--- TASK BRIEF ---
Once the line containing "Primary Industries" is found, copy that line and all remaining lines of the records exactly, including the last one, and add nothing.

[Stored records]
####################

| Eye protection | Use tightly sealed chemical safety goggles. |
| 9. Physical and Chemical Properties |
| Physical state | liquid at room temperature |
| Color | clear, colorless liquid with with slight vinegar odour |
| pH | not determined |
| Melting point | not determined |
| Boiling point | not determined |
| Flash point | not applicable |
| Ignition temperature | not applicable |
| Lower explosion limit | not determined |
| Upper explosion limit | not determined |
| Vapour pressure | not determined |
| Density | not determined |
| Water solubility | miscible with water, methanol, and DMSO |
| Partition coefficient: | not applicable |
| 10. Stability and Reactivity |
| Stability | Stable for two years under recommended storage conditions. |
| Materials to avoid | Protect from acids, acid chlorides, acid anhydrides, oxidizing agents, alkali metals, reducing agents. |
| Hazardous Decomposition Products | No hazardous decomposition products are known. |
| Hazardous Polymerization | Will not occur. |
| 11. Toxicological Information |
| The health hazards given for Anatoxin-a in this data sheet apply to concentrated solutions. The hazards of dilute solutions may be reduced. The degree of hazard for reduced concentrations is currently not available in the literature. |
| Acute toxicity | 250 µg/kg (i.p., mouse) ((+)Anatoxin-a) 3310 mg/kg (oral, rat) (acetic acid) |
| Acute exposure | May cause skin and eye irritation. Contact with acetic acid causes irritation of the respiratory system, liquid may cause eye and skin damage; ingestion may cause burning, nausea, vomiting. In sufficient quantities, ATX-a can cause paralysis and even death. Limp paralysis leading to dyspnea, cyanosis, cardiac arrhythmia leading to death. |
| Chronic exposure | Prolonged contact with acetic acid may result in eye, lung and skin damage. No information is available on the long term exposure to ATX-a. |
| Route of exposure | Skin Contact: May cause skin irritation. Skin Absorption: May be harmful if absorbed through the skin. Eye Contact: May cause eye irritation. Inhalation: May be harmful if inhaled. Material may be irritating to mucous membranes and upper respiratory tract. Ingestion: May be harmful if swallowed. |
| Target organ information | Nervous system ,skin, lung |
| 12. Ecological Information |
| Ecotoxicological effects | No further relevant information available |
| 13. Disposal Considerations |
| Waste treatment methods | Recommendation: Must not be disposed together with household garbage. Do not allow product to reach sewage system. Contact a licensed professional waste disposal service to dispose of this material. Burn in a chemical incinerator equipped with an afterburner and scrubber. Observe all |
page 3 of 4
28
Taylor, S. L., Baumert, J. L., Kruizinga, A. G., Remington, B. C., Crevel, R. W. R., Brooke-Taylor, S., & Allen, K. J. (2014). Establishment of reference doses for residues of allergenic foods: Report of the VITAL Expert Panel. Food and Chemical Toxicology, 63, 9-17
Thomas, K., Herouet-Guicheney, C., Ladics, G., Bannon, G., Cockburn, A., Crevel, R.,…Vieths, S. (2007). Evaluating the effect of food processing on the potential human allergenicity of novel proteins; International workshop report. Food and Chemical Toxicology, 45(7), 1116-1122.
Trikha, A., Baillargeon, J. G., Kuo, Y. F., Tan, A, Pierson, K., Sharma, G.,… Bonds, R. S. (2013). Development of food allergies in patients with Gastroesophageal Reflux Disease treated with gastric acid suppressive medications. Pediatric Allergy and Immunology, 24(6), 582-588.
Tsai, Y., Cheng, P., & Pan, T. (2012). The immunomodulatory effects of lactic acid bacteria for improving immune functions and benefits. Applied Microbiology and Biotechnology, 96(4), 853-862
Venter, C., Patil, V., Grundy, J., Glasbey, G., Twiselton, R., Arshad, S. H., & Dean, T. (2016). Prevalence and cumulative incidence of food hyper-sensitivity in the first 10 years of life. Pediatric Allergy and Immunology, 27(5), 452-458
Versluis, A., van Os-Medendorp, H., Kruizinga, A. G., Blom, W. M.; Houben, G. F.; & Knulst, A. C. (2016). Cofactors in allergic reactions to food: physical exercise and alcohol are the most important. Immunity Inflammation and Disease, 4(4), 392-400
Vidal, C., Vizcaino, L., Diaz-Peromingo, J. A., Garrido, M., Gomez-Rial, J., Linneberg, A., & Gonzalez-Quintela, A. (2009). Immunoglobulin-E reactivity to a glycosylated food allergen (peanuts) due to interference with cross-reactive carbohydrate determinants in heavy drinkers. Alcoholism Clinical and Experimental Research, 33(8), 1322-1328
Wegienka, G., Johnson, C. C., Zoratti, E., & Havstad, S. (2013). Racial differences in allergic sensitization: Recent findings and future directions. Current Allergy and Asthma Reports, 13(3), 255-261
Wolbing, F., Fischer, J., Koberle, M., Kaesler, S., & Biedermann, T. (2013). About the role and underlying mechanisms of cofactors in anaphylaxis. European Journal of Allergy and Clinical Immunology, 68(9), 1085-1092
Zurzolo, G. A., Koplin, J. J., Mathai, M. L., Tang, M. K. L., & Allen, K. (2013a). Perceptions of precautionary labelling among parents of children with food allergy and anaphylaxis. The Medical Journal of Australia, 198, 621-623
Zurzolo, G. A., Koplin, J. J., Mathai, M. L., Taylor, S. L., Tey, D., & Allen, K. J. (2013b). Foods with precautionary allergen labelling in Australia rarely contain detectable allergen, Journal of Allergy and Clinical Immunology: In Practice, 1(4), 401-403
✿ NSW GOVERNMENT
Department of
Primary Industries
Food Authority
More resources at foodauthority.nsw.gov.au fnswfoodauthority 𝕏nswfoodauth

####################

--- ANSWER BOX ---
Primary Industries
Food Authority
More resources at foodauthority.nsw.gov.au fnswfoodauthority 𝕏nswfoodauth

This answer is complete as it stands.